I watched Beyond the Lighted Stage and noticed something: after giving loving attention to every album release from the original Rush to Moving Pictures, the film suddenly just fast forwards to today. OK, they spend a few minutes on Neil Peart’s personal struggles, but there is scarcely any mention of their music after 1981. It’s like they have nothing to talk about after that. If I was them, I wouldn’t want to talk about the later stuff either.

yahmdallah said...

Anon, well, ya got me.

I meant their body of work has finally been acknowledged.

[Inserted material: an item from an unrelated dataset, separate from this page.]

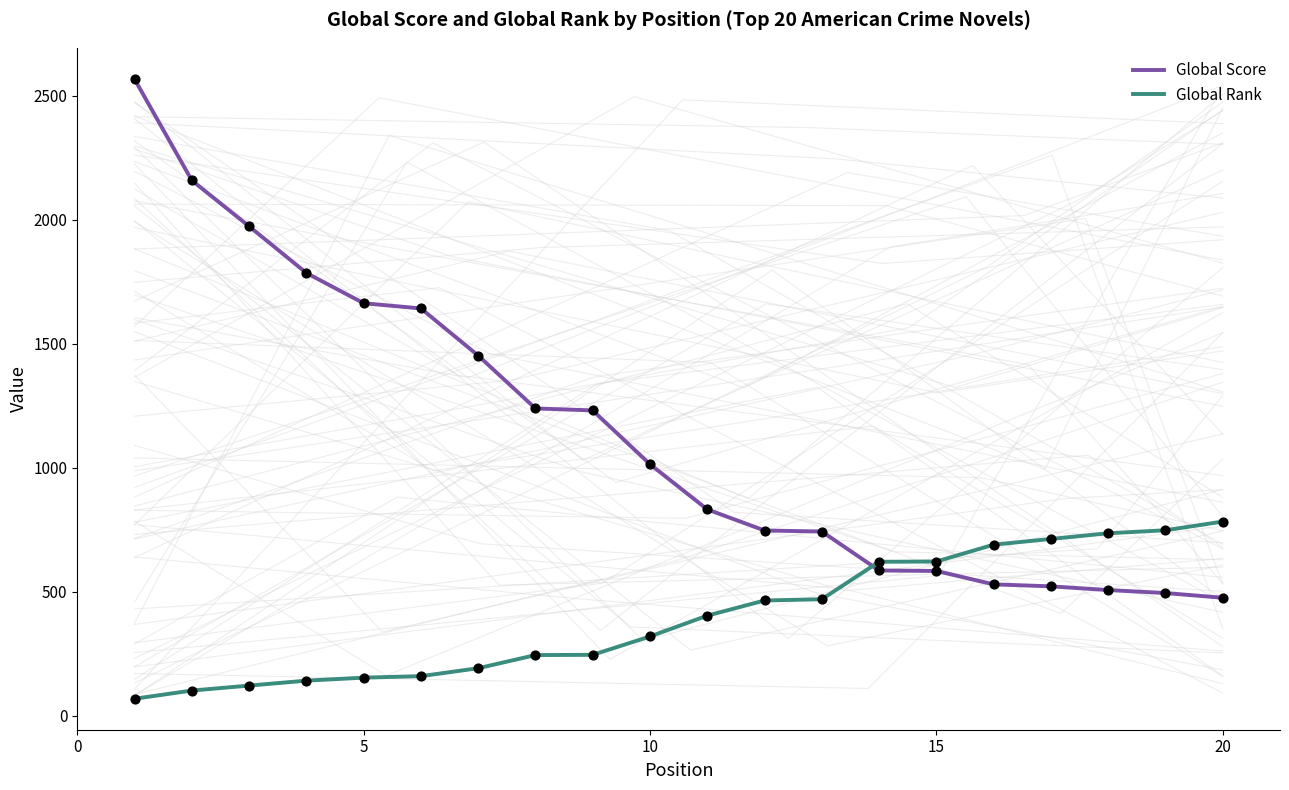

Which series reaches the minimum Y coordinate?

Global Rank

By the very guys (and it's guys) who really were more concerned about what's hip rather than what's music.

But, it's still nice.

Whisky Prajer said...

Somebody Up There likes you.

Whisky Prajer said...

Hm. Missed a bit of the Rush conversation here. I generally enjoy their new music, even if I still think of, and chiefly return to, Permanent Waves and Moving Pictures as their creative zenith. Those albums were evocative, while the recent ones tend to be descriptive. The chief pleasure in seeing them live is seeing them alive. Ditto, the later records -- any sign of life from these three is a welcome thing. I think the doc was trying to get to that aspect of Rush's peculiar fandom, that the music has become an almost secondary concern.

As for the live performances, it's certainly remarkable that guys their age can play "Tom Sawyer."